The IEA was essentially left breathless by that plan, calling it “ambitious.” Indeed, that scenario would require 10 million EVs sold annually in India by the end of the next decade, essentially ten times the number of total vehicles on the road in 2015.

Although much remains to be seen, “it is a good step that will help India to be among the global leaders in deploying a technology that is crucial to temper increasing oil import needs, local air pollution in cities, and limit CO2 emissions,” the IEA said in an emailed response to Bloomberg.

For India, the rapid transition to electrification of its auto fleet could yield $60 billion in savings between now and 2030, the government report said. To achieve the goal it would require limiting registration for gasoline and diesel cars, and it would also hinge on public subsidies for EVs and charging stations.

The proposed changes in China and India are only a few, if the most important, examples of a worldwide trend towards EVs that is just getting underway. France’s new President Emmanuel Macron said that by 2040 he hopes sales of gasoline or diesel-powered vehicles will be entirely phased out. Norway hopes to hit that threshold as soon as 2025.

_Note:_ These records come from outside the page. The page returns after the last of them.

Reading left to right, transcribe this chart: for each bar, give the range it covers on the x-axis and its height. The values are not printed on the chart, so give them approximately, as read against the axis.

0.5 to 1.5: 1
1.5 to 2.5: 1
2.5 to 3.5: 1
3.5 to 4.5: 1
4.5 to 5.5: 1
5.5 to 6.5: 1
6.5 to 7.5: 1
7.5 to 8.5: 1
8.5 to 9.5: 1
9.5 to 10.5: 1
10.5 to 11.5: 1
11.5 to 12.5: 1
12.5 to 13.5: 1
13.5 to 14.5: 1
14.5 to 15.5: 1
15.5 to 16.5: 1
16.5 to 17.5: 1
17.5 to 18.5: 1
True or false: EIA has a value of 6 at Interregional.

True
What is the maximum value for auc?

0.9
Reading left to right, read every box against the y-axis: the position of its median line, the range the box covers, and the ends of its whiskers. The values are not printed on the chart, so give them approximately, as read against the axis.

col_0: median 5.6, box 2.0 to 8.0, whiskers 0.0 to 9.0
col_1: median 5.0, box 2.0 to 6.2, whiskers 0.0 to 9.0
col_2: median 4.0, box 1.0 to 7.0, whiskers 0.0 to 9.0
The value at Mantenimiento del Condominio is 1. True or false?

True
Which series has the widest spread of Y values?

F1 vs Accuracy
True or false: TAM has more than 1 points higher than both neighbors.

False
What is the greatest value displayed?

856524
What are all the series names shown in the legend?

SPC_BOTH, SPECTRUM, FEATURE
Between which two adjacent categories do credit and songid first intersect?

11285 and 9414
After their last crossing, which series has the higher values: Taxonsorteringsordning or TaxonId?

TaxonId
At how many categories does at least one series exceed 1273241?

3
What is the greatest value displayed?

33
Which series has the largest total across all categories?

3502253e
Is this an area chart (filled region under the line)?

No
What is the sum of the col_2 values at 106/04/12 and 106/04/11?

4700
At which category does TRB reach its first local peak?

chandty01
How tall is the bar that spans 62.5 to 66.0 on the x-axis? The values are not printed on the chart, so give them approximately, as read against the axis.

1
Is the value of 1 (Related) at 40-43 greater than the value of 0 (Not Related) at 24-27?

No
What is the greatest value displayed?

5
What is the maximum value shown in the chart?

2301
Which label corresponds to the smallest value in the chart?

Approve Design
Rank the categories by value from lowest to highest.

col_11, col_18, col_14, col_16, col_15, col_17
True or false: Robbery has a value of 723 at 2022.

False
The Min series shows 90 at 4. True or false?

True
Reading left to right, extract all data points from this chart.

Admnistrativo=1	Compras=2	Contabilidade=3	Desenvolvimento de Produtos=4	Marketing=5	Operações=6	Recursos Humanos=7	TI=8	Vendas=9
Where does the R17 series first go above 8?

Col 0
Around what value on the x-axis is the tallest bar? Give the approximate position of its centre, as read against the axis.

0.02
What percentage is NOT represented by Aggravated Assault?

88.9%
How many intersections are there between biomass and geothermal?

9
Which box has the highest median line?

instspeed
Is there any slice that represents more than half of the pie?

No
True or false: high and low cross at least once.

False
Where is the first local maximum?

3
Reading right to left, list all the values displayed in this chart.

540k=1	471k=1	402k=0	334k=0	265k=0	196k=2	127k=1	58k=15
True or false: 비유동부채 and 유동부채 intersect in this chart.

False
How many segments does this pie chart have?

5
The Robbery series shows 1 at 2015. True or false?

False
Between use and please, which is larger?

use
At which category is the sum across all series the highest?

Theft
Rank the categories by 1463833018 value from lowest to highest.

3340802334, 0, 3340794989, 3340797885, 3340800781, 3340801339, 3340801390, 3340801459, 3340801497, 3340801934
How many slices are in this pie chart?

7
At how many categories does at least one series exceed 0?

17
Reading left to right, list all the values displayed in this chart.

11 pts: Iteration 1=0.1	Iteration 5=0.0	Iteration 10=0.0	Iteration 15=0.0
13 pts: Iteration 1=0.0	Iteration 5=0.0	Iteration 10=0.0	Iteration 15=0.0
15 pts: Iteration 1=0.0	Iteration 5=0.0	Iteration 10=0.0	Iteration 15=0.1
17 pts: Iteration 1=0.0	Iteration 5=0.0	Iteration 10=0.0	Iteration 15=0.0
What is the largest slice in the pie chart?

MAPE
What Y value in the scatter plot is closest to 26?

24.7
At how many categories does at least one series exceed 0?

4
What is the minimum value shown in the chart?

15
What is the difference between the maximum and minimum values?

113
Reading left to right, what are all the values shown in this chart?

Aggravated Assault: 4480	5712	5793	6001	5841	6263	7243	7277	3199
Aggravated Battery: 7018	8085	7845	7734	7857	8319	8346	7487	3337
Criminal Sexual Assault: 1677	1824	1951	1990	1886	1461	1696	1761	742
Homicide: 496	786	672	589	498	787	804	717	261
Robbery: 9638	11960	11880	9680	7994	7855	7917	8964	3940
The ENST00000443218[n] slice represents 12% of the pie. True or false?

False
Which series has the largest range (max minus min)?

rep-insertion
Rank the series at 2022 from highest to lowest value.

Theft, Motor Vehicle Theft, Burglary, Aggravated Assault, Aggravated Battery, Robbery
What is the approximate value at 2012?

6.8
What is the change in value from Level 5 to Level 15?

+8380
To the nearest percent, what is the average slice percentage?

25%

There is a great deal of uncertainty in these targets, to say the least. Not every, or even most, of the government objectives will be reached. But it isn’t the specific numbers or dates that are important, but the directional change. EV adoption is accelerating and will likely to continue to accelerate, often in a non-linear fashion. That suggests that the IEA is indeed quite conservative in its prediction that only 1.3 mb/d of oil demand will be erased by 2040 because of EVs.